É difícil especificar o que é a consciência, porque ela não é determinada por nenhuma correlação física. Onde ela está? Em que parte do nosso corpo?

A consciência é uma atividade reflexiva só alcançada pela própria pessoa, por isso ela tem uma participação tão forte nos processos de evolução e também nos compromissos assumidos como carmas.

Nós não vamos adentrar os campos científicos, porque a discussão sobre a definição de consciência é algo que se arrasta através dos tempos.

Interessa-nos mais aqui a parte filosófica da consciência, que lida mais com o conhecimento do bem e do mal. Porque, sendo ela uma qualidade psíquica, ela é também um atributo do espírito, do pensamento humano. A consciência está relacionada ao modo como o homem atua no mundo.
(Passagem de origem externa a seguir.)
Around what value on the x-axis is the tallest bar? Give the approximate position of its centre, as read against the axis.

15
E são seus pensamentos, seus sentimentos e suas ações que o levarão a evoluir como ser ou ir ficando emperrado, preso em seus carmas.
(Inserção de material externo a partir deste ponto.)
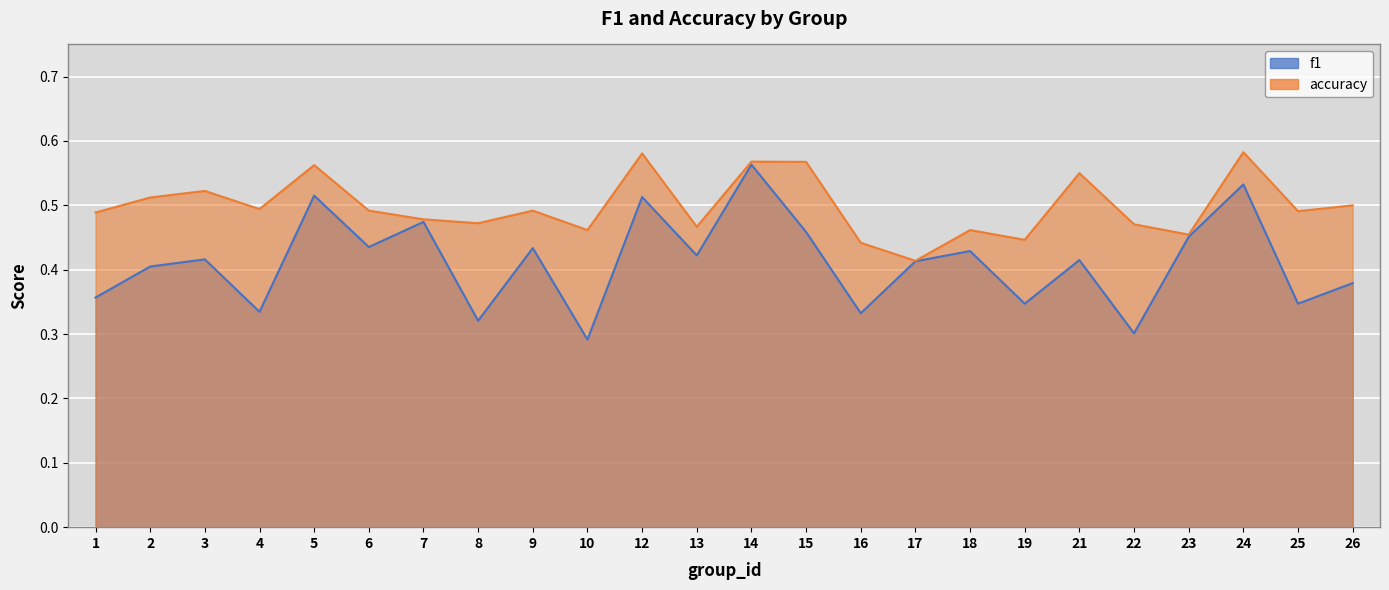

Which label corresponds to the largest value in the chart?

24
Mas, se é tão difícil definir consciência com exatidão, também o é definir o Bem!

O Bem pode ser muito relativo. O que é bem para uns pode não ser para outros. Existem muitos tipos de bem, a caridade, por exemplo, quando ajudamos alguém, realizamos um benefício, entretanto, se o ato de ajudar guardar uma intenção de receber algo em troca, vantagens ou mesmo elogios; neste caso, existe uma intenção oculta de retorno; fizemos um benefício, mas será que esse nosso ato se encaixa no que é o Bem de fato?

Aristóteles, depois de discorrer sobre o Bem, diz assim: “O Bem em si é a finalidade final, é o Bem final, é aquilo que é sempre desejável em si mesmo”, sem interesses ocultos, sem ressalvas, não tem isso de é bem para um e não é para outro, não tem isso de eu faço o bem, mas mereço algo em troca! O Bem é aquilo que a nossa capacidade moral pode alcançar como finalidade da nossa existência! O Bem como base para o nosso jeito de ser no mundo. Essa é a consciência do Bem.

É deste Bem que falamos! Um estado de ser. É estarmos conscientes de que queremos tomar esse partido, em todos os seus aspectos, caridade, virtudes, ética, benignidade, amor, solidariedade, os frutos do espírito. Tudo isso faz parte da esfera do Bem! O Bem que estamos falando é aquele que se opõe ao Mal.

O período atual pede que façamos uma escolha!  Hoje já temos condições de entender a diferença entre os dois conceitos e optarmos pelo Bem.

Nosso avanço espiritual está diretamente relacionado com nossa consciência. Se a consciência se refere ao conhecimento e principalmente, discernimento entre o bem e o mal, significa que está na hora de fazermos uma escolha. Nós já podemos ter consciência do bem, porque o mal já se mostrou ao longo da História e também ao longo da nossa história, das muitas encarnações que já vivemos. É hora de sairmos dessa roda, porque temos condições de entender o que nos trava! Nosso espírito clama pelo Bem! É preciso incorporá-lo em nosso modo de viver!

Porque podemos ouvir falar que é importante fazer o bem, podemos ler sobre isso, etc., mas enquanto não trouxermos a necessidade de Bem para a nossa consciência, ou seja, enquanto não vestirmos essa certeza de que nós queremos e escolhemos esse lado, estaremos à mercê da lei cármica do retorno.

                                                                                                                     Pax!